Task material START

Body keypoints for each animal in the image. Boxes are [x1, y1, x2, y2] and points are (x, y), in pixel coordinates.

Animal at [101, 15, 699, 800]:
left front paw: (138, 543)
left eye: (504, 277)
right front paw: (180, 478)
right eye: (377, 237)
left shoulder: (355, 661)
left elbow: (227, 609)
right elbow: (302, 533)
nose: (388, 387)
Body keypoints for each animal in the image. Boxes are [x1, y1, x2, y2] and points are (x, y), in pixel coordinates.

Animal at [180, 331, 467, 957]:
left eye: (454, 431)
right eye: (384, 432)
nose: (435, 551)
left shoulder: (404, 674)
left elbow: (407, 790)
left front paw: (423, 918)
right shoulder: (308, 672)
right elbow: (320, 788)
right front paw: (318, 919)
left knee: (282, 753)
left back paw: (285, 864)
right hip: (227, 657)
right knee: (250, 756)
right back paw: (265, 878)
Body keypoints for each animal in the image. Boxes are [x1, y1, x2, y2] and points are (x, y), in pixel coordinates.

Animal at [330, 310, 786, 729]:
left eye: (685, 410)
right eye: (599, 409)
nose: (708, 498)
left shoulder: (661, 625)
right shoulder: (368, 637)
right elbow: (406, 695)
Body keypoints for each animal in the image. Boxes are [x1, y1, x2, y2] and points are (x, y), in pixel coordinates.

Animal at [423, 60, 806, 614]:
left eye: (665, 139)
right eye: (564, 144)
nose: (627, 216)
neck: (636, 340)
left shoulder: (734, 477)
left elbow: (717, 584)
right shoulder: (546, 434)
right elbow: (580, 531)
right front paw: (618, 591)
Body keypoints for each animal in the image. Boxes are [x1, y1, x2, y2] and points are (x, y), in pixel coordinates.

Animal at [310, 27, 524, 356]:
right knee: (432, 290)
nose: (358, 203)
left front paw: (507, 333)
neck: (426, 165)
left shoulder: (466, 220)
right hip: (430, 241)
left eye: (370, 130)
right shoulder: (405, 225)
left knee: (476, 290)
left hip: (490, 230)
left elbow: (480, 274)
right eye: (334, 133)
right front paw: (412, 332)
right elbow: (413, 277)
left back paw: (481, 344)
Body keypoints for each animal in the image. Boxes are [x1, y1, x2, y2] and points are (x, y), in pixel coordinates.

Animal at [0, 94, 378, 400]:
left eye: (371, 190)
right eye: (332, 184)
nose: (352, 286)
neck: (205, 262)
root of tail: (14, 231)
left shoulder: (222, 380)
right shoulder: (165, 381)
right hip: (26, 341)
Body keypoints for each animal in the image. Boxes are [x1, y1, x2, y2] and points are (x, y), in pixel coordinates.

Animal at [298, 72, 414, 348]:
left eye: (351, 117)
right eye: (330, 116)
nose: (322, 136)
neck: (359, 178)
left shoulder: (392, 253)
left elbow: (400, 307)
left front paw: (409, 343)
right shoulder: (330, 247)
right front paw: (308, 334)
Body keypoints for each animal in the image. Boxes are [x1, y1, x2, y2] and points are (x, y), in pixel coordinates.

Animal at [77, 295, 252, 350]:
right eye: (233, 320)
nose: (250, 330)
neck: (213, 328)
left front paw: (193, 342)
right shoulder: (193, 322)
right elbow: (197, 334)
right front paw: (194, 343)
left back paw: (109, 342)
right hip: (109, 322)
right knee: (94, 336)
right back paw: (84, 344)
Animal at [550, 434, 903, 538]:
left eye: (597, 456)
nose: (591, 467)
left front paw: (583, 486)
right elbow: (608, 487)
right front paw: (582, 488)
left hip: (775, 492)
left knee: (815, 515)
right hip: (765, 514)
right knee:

Task material END

» **Task description**:
Look above for the line with "right front paw: (180, 478)" and the line with "right eye: (564, 144)". Retype those two lines and every line between them exactly, adding nothing.

» **Reply**:
right front paw: (180, 478)
right eye: (377, 237)
left shoulder: (355, 661)
left elbow: (227, 609)
right elbow: (302, 533)
nose: (388, 387)
Body keypoints for each animal in the image. Boxes are [x1, y1, x2, y2] and points are (x, y), in pixel coordinates.

Animal at [180, 331, 467, 957]:
left eye: (454, 431)
right eye: (384, 432)
nose: (435, 551)
left shoulder: (404, 674)
left elbow: (407, 790)
left front paw: (423, 918)
right shoulder: (308, 672)
right elbow: (320, 788)
right front paw: (318, 919)
left knee: (282, 753)
left back paw: (285, 864)
right hip: (227, 657)
right knee: (250, 756)
right back paw: (265, 878)
Body keypoints for each animal in the image. Boxes are [x1, y1, x2, y2] and points are (x, y), in pixel coordinates.

Animal at [330, 310, 786, 729]:
left eye: (685, 410)
right eye: (599, 409)
nose: (708, 498)
left shoulder: (661, 625)
right shoulder: (368, 637)
right elbow: (406, 695)
Body keypoints for each animal in the image. Boxes are [x1, y1, x2, y2] and points are (x, y), in pixel coordinates.

Animal at [423, 60, 806, 614]:
left eye: (665, 139)
right eye: (564, 144)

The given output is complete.